§ Work to complete:
1. Translate this sentence from the Caverna text into Spanish: "One thing I learned straight up: this game requires a lot of room."
2. Summarize the Caverna text in two sentences.
3. Carry the text about the board game Caverna forward from its last sentence, keeping its style.

§ Page text:
▽
RPG.Net has a nice review of the game; this is from the intro:
Caverna is a variant of Uwe Rosenberg’s extremely well-received Agricola (2007). The biggest changes are: the fact that furnishings are available to everyone, replacing the random cards of Agricola; and the expeditions. However, the game has been totally revamped. Harvests, for example, occur much more often, while rubies make it easier to acquire missing items, and generally a lot of the tasks have become easier to do (because, for example, there’s no longer a need to separately clear fields: you just place a tile). On the whole, the play of Caverna feels a little bit streamlined from Agricola, but it’s still a tough, dense, and complex [game].
One thing I learned straight up: this game requires a lot of room.
Also, it’s not the kind of game I recommend playing if you have a cat that likes to jump on your table.
There are just to many playing pieces that double nicely as cat toys.
The learning curve is a bit steeper than I would like. But one of the best elements of Caverna is the solitaire option, which makes a terrific introduction to most of the basic concepts, and which you can play through at your leisure. Once you’re comfortable with the core concepts, it’s easier to move on to the multi-player version.
The solitaire version
The Opinionated Gamers has an excellent, detailed review of the game. Here’s a few of the highlights:
In addition to what we’ve seen in Agricola (adding living spaces, expanding the clan, change start player, farming, collecting food and resources, etc.), the newest actions allow players to build mines, collect rubies or ore, create weapons, and go on expeditions. Furnishings allow players to expand their cave dwellings in various ways. Here is one of the biggest departures from Agricola: tiles are used to enhance dwellings (rather than cards) and all tiles are available to players during the game. Of course there is only one copy of most of the tiles and once taken by a player, that tile is no longer available to the others….
△
[Collected data]
▽
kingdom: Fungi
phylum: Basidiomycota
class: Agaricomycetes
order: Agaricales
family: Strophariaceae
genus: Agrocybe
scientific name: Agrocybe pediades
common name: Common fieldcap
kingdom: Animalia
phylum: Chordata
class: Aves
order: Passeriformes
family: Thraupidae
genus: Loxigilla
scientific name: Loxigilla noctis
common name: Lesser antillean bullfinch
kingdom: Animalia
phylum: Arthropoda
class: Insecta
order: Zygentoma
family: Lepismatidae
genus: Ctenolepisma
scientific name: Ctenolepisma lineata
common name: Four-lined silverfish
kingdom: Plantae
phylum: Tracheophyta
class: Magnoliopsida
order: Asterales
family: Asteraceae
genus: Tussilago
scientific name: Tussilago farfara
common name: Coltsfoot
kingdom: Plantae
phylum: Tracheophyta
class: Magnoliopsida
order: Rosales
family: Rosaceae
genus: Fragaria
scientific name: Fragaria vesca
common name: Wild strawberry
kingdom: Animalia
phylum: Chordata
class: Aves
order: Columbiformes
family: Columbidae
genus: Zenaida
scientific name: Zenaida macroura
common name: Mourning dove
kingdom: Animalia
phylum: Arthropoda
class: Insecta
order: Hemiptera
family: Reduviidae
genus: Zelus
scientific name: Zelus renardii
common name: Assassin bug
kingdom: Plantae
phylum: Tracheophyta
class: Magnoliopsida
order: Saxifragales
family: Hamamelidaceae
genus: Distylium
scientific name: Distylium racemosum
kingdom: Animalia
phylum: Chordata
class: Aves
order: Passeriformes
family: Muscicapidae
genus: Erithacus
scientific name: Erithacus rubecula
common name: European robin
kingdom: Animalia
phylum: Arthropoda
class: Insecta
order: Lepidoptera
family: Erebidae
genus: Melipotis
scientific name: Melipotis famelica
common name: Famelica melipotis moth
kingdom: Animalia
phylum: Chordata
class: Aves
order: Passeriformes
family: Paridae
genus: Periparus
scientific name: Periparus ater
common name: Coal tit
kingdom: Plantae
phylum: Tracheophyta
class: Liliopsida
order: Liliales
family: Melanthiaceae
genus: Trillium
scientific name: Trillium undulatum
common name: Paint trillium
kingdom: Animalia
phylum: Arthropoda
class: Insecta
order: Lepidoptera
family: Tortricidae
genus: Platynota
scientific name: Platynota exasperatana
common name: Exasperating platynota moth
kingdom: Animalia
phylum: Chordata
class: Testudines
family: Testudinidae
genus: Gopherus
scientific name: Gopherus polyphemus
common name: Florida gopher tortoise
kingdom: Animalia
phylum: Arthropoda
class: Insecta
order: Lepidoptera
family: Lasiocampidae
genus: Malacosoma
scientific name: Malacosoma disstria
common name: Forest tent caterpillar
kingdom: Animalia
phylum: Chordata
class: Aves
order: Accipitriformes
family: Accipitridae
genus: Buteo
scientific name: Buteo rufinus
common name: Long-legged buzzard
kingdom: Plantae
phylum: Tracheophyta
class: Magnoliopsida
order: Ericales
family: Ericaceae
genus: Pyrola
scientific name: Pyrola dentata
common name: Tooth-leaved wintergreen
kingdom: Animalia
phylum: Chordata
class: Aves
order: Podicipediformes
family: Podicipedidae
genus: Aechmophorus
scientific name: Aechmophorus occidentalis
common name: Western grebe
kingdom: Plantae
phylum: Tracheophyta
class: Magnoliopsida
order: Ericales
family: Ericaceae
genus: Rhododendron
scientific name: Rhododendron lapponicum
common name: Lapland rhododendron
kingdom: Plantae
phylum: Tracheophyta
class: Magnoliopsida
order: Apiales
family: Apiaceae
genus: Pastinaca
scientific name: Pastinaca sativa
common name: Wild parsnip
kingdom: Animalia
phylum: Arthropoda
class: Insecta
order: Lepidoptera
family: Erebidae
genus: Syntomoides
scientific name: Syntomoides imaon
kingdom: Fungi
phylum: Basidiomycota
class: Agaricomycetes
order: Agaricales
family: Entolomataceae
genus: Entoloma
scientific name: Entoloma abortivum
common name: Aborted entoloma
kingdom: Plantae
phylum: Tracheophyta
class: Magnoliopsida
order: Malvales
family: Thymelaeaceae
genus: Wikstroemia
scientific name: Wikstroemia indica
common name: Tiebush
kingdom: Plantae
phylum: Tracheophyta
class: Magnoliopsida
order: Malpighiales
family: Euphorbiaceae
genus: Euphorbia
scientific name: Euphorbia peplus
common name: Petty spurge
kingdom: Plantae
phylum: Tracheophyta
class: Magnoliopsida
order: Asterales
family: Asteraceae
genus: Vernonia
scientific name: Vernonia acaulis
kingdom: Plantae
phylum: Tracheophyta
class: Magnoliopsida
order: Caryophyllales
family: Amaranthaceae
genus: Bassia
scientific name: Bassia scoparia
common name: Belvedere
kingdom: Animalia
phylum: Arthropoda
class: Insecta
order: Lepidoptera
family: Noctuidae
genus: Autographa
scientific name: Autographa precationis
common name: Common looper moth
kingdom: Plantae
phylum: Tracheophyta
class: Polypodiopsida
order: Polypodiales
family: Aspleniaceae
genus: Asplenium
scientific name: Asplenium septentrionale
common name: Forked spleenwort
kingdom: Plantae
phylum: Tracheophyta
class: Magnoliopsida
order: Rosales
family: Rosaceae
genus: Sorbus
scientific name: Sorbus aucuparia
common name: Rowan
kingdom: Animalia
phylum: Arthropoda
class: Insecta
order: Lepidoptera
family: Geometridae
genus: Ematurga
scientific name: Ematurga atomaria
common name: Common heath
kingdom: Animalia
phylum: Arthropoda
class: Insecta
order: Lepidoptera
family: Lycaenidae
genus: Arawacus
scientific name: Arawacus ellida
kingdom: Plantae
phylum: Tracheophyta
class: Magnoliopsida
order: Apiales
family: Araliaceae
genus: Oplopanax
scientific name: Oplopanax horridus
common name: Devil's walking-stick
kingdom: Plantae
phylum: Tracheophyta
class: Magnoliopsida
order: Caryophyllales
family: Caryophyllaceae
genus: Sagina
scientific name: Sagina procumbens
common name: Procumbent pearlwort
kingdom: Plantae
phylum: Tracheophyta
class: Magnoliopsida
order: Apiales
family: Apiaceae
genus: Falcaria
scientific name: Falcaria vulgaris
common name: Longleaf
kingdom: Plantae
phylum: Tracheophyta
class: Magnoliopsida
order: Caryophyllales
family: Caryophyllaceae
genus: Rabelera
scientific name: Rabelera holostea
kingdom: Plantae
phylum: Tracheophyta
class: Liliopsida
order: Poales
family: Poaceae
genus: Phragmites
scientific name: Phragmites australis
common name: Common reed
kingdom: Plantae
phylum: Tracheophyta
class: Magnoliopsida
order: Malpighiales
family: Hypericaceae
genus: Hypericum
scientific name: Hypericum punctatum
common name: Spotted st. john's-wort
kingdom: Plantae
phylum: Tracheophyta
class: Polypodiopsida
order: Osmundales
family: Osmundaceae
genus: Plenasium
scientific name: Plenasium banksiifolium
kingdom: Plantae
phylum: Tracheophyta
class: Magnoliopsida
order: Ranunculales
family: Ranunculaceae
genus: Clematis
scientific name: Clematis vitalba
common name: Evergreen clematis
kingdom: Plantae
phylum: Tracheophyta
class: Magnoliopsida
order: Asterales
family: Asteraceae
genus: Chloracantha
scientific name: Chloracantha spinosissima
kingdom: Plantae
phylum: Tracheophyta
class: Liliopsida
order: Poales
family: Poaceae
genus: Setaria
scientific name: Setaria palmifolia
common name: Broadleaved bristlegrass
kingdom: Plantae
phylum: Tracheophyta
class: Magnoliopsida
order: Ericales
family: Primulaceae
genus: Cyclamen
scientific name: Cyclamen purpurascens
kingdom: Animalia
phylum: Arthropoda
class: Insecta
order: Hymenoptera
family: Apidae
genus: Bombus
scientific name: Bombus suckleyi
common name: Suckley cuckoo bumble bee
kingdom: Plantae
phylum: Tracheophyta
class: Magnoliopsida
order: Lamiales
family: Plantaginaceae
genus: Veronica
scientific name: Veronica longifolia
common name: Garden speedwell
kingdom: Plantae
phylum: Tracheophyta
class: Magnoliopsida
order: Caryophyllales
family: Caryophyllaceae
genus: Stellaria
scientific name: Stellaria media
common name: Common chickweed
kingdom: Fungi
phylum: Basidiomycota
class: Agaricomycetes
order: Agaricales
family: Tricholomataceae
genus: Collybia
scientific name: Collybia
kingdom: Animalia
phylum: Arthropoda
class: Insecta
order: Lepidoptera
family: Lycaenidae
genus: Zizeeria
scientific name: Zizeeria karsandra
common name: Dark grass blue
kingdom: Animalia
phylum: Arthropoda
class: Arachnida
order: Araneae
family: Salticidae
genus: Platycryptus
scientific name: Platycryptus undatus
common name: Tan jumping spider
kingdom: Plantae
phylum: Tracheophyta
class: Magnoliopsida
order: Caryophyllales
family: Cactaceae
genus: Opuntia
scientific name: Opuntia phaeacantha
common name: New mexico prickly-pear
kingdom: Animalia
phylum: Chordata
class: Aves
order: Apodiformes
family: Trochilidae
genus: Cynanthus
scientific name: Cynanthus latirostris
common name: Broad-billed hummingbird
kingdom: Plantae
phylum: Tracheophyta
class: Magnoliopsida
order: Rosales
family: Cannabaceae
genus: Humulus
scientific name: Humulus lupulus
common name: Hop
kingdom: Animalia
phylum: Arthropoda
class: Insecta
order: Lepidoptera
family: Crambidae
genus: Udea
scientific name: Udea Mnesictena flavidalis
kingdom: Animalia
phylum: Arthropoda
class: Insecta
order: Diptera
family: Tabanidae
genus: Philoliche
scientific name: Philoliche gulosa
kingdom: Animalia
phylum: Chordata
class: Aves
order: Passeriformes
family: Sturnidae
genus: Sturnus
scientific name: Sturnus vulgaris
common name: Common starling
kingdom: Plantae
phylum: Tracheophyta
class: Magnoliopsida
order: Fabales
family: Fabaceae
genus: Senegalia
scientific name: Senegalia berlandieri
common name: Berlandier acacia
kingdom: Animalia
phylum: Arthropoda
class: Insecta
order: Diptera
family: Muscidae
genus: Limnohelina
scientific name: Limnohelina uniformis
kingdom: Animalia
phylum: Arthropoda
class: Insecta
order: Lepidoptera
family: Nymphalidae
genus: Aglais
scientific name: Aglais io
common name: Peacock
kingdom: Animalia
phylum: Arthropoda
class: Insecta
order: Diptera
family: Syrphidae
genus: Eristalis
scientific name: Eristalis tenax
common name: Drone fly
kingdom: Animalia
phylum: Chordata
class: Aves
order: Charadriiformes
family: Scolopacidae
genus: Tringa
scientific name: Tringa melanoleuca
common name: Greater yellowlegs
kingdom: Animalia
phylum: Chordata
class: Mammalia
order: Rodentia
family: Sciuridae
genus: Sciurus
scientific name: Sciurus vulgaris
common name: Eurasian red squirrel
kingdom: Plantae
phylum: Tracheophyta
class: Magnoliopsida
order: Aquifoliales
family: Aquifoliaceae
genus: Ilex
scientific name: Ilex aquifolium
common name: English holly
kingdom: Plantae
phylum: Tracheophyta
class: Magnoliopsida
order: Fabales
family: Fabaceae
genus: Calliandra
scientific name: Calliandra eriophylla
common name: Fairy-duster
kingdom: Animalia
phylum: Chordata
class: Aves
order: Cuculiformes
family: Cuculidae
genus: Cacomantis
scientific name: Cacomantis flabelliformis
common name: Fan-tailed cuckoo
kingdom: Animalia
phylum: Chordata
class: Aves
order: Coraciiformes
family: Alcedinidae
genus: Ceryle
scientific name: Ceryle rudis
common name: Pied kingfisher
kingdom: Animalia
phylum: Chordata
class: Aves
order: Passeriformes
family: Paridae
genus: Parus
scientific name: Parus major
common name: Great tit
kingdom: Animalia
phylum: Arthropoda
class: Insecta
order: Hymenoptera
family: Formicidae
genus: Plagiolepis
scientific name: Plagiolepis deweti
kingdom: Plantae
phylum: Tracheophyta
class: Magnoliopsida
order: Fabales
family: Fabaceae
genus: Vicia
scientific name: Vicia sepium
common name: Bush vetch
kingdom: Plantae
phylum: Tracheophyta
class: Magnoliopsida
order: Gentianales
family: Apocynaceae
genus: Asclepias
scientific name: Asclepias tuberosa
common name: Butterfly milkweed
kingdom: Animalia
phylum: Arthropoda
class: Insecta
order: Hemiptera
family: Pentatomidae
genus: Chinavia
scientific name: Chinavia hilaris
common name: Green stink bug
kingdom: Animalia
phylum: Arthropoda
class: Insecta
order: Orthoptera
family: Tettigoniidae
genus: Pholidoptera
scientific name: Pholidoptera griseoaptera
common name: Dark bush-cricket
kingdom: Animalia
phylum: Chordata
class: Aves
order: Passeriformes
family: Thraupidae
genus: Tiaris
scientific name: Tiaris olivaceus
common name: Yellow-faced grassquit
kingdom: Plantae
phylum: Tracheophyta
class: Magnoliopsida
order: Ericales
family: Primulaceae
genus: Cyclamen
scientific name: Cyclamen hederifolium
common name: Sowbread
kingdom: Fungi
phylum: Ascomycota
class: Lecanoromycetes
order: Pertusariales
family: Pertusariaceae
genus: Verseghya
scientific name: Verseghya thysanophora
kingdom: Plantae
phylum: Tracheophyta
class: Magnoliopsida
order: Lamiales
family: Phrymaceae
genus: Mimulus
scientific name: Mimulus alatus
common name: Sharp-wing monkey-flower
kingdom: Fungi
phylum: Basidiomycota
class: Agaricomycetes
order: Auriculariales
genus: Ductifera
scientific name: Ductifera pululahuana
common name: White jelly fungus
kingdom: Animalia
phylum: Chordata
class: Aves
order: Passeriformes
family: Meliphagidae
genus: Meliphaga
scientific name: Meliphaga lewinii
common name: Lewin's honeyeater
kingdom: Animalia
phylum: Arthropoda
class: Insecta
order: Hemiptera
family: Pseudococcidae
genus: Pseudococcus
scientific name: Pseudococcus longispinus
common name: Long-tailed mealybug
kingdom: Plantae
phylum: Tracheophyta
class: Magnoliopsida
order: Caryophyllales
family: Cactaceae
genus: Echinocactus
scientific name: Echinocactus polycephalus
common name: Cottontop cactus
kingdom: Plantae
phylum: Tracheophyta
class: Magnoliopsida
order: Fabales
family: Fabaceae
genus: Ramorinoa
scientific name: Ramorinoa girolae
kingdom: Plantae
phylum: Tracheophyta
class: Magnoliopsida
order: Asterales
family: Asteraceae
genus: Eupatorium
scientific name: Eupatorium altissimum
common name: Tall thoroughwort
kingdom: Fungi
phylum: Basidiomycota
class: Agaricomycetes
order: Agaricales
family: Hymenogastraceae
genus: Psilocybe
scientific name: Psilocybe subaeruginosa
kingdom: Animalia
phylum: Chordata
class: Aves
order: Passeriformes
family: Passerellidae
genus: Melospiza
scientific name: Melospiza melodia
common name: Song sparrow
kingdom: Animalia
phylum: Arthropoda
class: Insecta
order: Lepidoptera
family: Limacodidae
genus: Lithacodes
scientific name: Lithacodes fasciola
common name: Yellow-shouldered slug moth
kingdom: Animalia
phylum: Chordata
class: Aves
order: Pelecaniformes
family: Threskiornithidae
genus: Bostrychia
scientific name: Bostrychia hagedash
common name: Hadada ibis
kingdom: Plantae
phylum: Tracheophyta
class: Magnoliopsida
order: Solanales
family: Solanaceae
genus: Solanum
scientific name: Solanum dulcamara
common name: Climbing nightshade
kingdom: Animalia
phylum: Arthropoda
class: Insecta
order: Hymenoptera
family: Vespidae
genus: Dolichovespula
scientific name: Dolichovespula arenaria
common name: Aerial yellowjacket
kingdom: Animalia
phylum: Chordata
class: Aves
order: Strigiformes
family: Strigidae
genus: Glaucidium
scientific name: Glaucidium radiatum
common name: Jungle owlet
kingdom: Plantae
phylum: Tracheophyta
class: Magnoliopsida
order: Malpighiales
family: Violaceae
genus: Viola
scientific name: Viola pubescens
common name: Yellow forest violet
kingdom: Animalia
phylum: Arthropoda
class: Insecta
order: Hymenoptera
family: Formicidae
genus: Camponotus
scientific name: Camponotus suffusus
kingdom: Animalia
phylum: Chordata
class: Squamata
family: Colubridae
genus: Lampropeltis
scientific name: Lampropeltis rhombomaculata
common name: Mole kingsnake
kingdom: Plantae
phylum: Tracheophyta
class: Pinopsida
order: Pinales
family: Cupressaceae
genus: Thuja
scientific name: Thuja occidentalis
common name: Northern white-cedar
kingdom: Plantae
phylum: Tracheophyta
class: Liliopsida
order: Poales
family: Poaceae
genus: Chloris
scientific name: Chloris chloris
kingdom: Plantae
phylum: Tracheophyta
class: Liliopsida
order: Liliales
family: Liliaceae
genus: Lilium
△
§ List of answers:
1. Una cosa que aprendí de inmediato: este juego requiere mucho espacio.

2. Caverna is a variant of Agricola in which furnishings are available to everyone as tiles instead of random cards, expeditions are added, and many tasks have become easier, though it remains a tough, dense, and complex game. The game needs a lot of room and has a steep learning curve, but its solitaire version makes a terrific introduction to the basic concepts.

3.
I really like the changes over Agricola. Having all furnishing tokens available remedies the luck factor from card draws of the original game… Rubies as wild cards is one of my favorite additions. Be sure to keep a couple of rubies on hand in case of emergency! If another player stole… I mean, built the furnishing you were saving up for, having a couple rubies on hand to exchange for other resources means you can build something else in that newly renovated cavern. Run out of food? A ruby will buy food for one dwarf (assuming dwarves don’t actually eat the rubies themselves). One ruby can also mean getting to an expedition first by allowing you to play your best armed dwarf out of order.
Speaking of expeditions – love them! They allow dwarves to get some great loot; the higher the strength, the better the loot. At level 14, a dwarf on an expedition of 2 or more could both place a cavern and furnish it if he had the right resources. One possible advantage Agricola has over Caverna is that there are so many more cards and possible combinations, providing much more diversity. In every game of Caverna you see all the tiles, which may make it less interesting the more it’s played. Maybe there will be expansions, although they will likely cost more than the deck of card expansions for Agricola since they will be tiles, likely with a matching board if they stick with the same design.
If you want a somewhat lighter worker placement game than Agricola but with much the same feel, I highly recommend Caverna. I do enjoy both games but if I don’t want so much brain-burnery goodness, I will be reaching for Caverna.
Read the complete review here.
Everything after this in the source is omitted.